Marocain. J’écris en arabe, mais je me considère comme un intellectuel marocain et je pourrais peut-être ajouter maghrébin. Je partage beaucoup de choses avec un Algérien ou un Tunisien. Entre nous il n’y a pas de barrières. Mais à partir de l’Égypte, il y a une façon différente de voir les choses, qui n’est pas que linguistique, mais qui relève peut-être de ce que les Allemands appellent une « vision du monde », « Weltanschaaung ». On n’a pas la même vision des choses. On dit que l’Angleterre et les États-Unis sont des pays séparés par une même langue, de la même manière que la Belgique n’est pas forcément la France, ou la France n’est pas forcément le Canada ou le Québec.
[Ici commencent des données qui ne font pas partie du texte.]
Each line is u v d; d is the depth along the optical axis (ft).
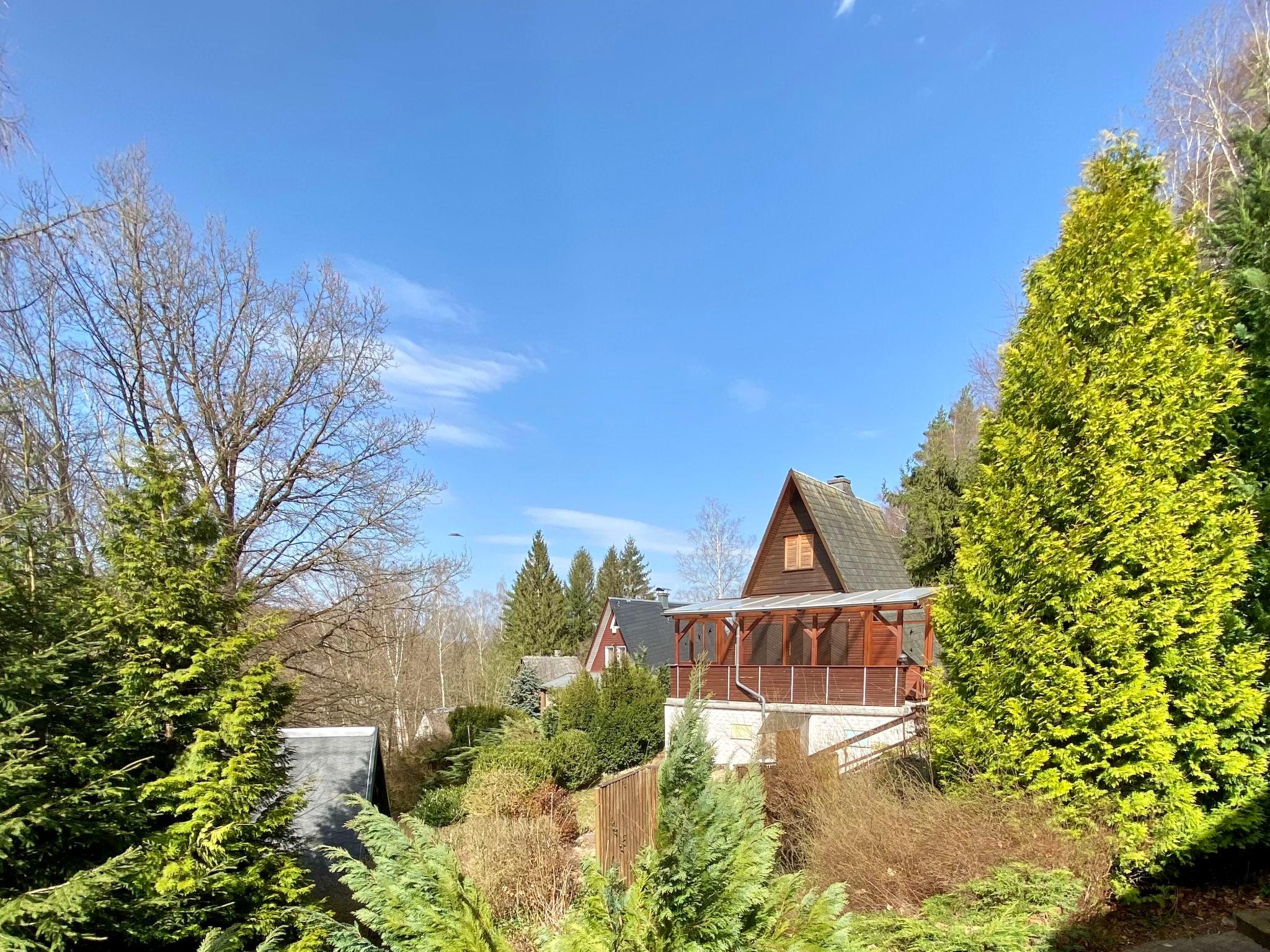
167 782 19.51
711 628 77.77
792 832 22.18
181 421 49.44
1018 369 20.79
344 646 58.54
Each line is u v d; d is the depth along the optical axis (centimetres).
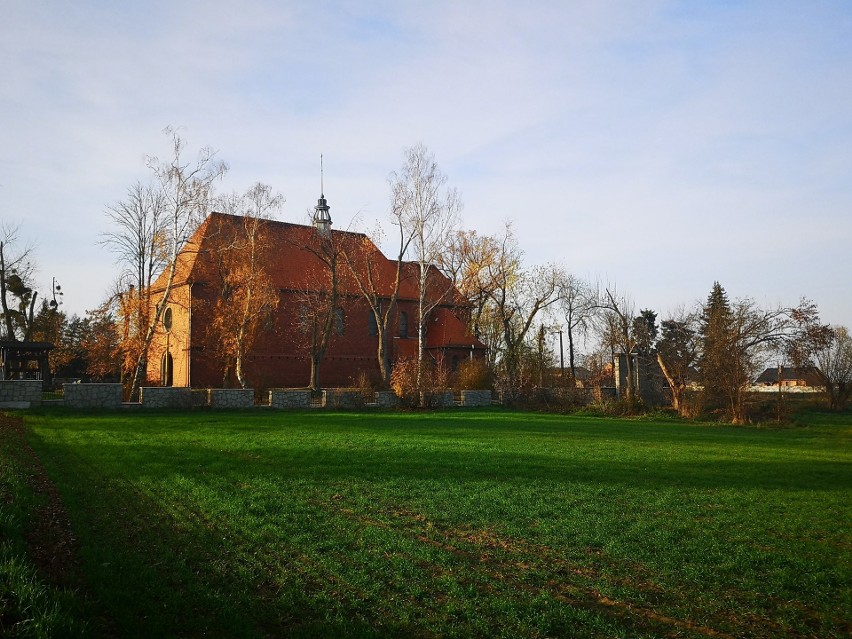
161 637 618
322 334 5219
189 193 3806
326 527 1016
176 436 2139
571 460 1800
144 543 903
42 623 568
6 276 5528
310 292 5250
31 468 1433
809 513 1188
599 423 3328
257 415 3192
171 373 5228
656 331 6000
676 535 1015
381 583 781
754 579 822
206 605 700
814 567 871
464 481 1427
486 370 4703
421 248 4703
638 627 680
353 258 5312
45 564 799
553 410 4262
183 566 812
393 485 1366
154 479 1345
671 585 798
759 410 4019
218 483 1326
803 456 2053
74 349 5562
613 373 5509
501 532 1016
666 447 2212
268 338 5144
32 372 4984
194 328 4756
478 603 732
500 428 2783
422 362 4241
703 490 1399
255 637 627
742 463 1839
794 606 741
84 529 952
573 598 756
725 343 3962
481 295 5931
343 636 637
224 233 4581
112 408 3152
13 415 2711
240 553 876
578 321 7162
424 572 828
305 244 5512
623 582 809
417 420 3142
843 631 673
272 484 1334
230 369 4809
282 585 765
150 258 3850
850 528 1084
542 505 1202
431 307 4806
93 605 669
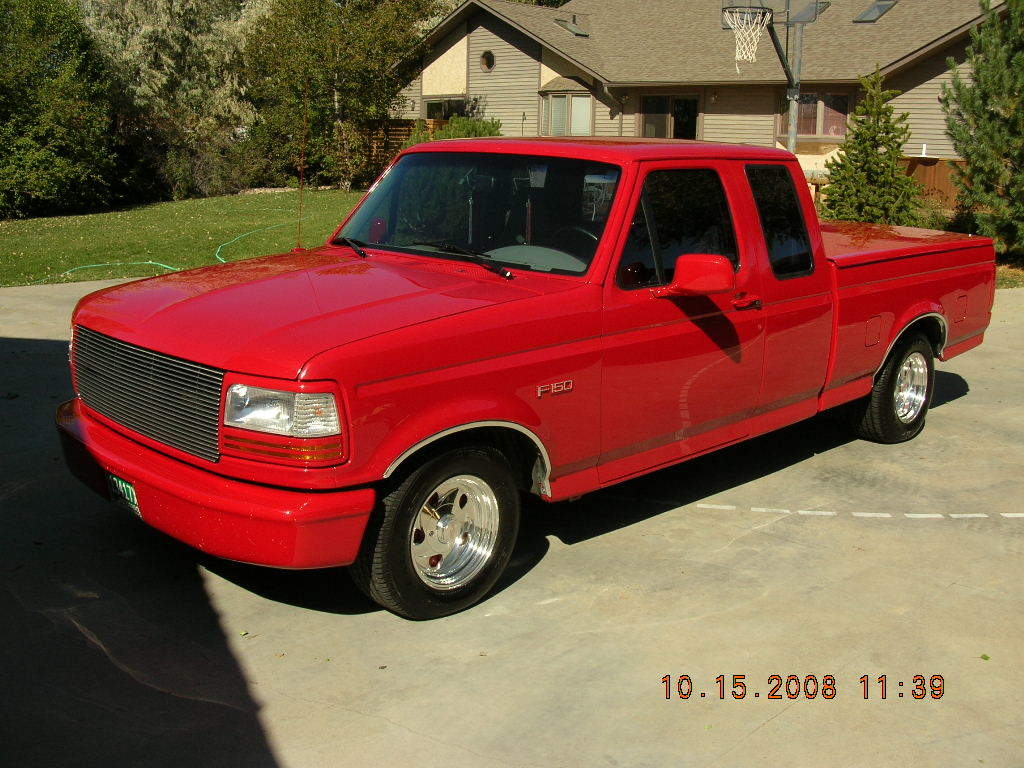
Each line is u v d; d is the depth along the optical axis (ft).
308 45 100.37
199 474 12.62
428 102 106.11
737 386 17.08
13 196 86.79
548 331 13.88
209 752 10.69
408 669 12.53
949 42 70.08
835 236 22.93
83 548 15.76
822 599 14.75
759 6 58.03
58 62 94.38
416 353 12.46
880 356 20.71
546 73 94.27
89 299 15.35
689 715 11.69
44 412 23.02
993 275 24.34
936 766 10.87
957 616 14.33
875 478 20.27
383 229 16.94
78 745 10.69
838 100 78.02
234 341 12.42
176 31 117.08
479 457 13.58
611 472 15.48
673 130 88.22
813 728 11.51
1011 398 26.94
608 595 14.73
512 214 15.65
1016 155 49.08
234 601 14.25
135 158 102.78
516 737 11.16
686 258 14.71
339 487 12.01
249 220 75.10
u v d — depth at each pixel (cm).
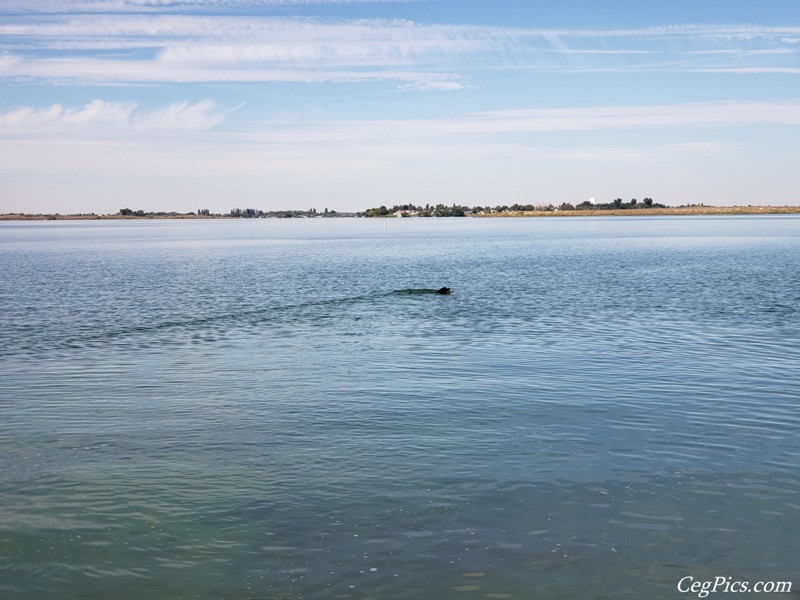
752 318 3681
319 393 2194
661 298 4612
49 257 10119
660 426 1830
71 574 1146
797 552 1192
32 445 1723
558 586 1099
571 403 2053
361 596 1077
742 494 1405
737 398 2089
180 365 2630
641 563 1162
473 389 2228
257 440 1750
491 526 1287
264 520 1318
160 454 1656
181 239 17938
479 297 4800
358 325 3591
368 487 1459
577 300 4566
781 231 17900
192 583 1117
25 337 3269
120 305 4484
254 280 6269
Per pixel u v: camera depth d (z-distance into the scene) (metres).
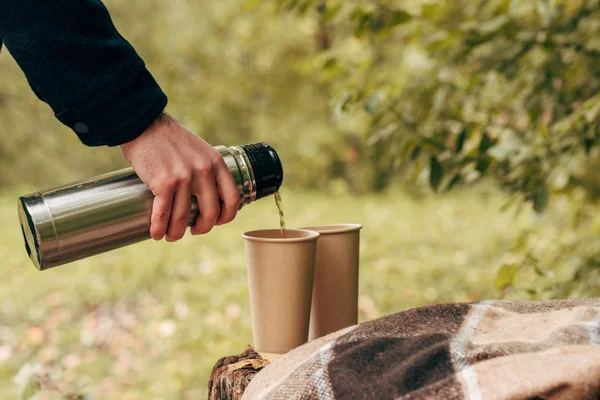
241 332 4.00
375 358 0.78
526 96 2.18
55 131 11.20
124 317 4.80
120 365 3.78
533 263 1.81
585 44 2.18
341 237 1.17
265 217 8.99
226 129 9.99
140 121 0.86
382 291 4.76
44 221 0.90
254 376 0.96
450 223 7.82
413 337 0.80
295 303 1.09
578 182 2.40
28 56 0.86
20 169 11.93
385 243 6.80
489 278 4.44
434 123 2.12
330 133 11.41
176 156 0.88
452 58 2.26
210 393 1.11
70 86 0.85
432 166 1.92
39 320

Je comprends le monde arabe – l’arabité fait partie du Maroc – je m’identifie avec ce que je considère des causes humaines, nous partageons avec le monde arabe beaucoup de choses, culturellement et socialement, un certain nombre de problèmes tels par exemple que les problèmes inhérents aux rapports entre gouvernants et gouvernés, mais je crois que l’Afrique du Nord a une identité propre, elle est mon ancrage identitaire, même si je n’aime pas le discours sur les identités. Tout est en devenir.

 

 L’interview a été réalisée au mois de mars 2024.